**Supplied entries:**
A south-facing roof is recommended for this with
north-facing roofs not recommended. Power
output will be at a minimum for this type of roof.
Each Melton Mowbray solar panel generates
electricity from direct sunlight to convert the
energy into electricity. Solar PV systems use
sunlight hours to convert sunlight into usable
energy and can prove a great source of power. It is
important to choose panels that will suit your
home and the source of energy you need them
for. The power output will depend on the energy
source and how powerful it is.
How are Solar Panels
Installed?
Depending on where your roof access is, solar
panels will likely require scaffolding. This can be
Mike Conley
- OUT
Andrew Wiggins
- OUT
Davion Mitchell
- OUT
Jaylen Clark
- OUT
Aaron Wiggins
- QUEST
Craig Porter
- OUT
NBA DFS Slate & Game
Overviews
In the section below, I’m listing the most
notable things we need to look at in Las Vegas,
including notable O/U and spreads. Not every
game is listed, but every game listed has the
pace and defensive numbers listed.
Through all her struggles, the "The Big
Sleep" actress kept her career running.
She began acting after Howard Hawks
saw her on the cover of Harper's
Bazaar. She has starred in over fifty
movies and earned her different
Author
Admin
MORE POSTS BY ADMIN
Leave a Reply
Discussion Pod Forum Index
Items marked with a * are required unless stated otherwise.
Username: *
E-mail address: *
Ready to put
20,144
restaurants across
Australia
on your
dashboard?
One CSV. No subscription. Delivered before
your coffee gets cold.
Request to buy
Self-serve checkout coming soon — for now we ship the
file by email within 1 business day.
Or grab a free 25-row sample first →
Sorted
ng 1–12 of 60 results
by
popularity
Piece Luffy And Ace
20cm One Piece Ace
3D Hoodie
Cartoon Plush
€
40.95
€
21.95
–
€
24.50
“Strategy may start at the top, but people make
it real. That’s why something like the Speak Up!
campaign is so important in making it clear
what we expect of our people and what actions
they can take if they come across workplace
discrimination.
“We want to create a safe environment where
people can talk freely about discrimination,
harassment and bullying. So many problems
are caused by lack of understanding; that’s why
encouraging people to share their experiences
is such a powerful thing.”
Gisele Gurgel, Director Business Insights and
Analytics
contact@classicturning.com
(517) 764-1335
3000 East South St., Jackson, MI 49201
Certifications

**What needs to be done:**
Replace each "sunlight" in the rows above with "daylight" and give back all the lines with nothing else changed.

**Result for this exercise:**
A south-facing roof is recommended for this with
north-facing roofs not recommended. Power
output will be at a minimum for this type of roof.
Each Melton Mowbray solar panel generates
electricity from direct daylight to convert the
energy into electricity. Solar PV systems use
daylight hours to convert daylight into usable
energy and can prove a great source of power. It is
important to choose panels that will suit your
home and the source of energy you need them
for. The power output will depend on the energy
source and how powerful it is.
How are Solar Panels
Installed?
Depending on where your roof access is, solar
panels will likely require scaffolding. This can be
Mike Conley
- OUT
Andrew Wiggins
- OUT
Davion Mitchell
- OUT
Jaylen Clark
- OUT
Aaron Wiggins
- QUEST
Craig Porter
- OUT
NBA DFS Slate & Game
Overviews
In the section below, I’m listing the most
notable things we need to look at in Las Vegas,
including notable O/U and spreads. Not every
game is listed, but every game listed has the
pace and defensive numbers listed.
Through all her struggles, the "The Big
Sleep" actress kept her career running.
She began acting after Howard Hawks
saw her on the cover of Harper's
Bazaar. She has starred in over fifty
movies and earned her different
Author
Admin
MORE POSTS BY ADMIN
Leave a Reply
Discussion Pod Forum Index
Items marked with a * are required unless stated otherwise.
Username: *
E-mail address: *
Ready to put
20,144
restaurants across
Australia
on your
dashboard?
One CSV. No subscription. Delivered before
your coffee gets cold.
Request to buy
Self-serve checkout coming soon — for now we ship the
file by email within 1 business day.
Or grab a free 25-row sample first →
Sorted
ng 1–12 of 60 results
by
popularity
Piece Luffy And Ace
20cm One Piece Ace
3D Hoodie
Cartoon Plush
€
40.95
€
21.95
–
€
24.50
“Strategy may start at the top, but people make
it real. That’s why something like the Speak Up!
campaign is so important in making it clear
what we expect of our people and what actions
they can take if they come across workplace
discrimination.
“We want to create a safe environment where
people can talk freely about discrimination,
harassment and bullying. So many problems
are caused by lack of understanding; that’s why
encouraging people to share their experiences
is such a powerful thing.”
Gisele Gurgel, Director Business Insights and
Analytics
contact@classicturning.com
(517) 764-1335
3000 East South St., Jackson, MI 49201
Certifications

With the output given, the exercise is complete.